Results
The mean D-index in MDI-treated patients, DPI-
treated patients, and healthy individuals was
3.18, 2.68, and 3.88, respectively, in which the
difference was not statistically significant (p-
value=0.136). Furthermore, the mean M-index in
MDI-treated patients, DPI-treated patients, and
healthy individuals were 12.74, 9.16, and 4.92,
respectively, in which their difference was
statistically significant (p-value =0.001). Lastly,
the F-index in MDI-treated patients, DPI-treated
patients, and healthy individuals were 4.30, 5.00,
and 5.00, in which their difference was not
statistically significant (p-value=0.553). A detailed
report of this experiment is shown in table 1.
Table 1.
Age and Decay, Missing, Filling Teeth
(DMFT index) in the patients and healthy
════════════════
Restate the listing in full, word for word.

» RESPONSE:
Results
The mean D-index in MDI-treated patients, DPI-
treated patients, and healthy individuals was
3.18, 2.68, and 3.88, respectively, in which the
difference was not statistically significant (p-
value=0.136). Furthermore, the mean M-index in
MDI-treated patients, DPI-treated patients, and
healthy individuals were 12.74, 9.16, and 4.92,
respectively, in which their difference was
statistically significant (p-value =0.001). Lastly,
the F-index in MDI-treated patients, DPI-treated
patients, and healthy individuals were 4.30, 5.00,
and 5.00, in which their difference was not
statistically significant (p-value=0.553). A detailed
report of this experiment is shown in table 1.
Table 1.
Age and Decay, Missing, Filling Teeth
(DMFT index) in the patients and healthy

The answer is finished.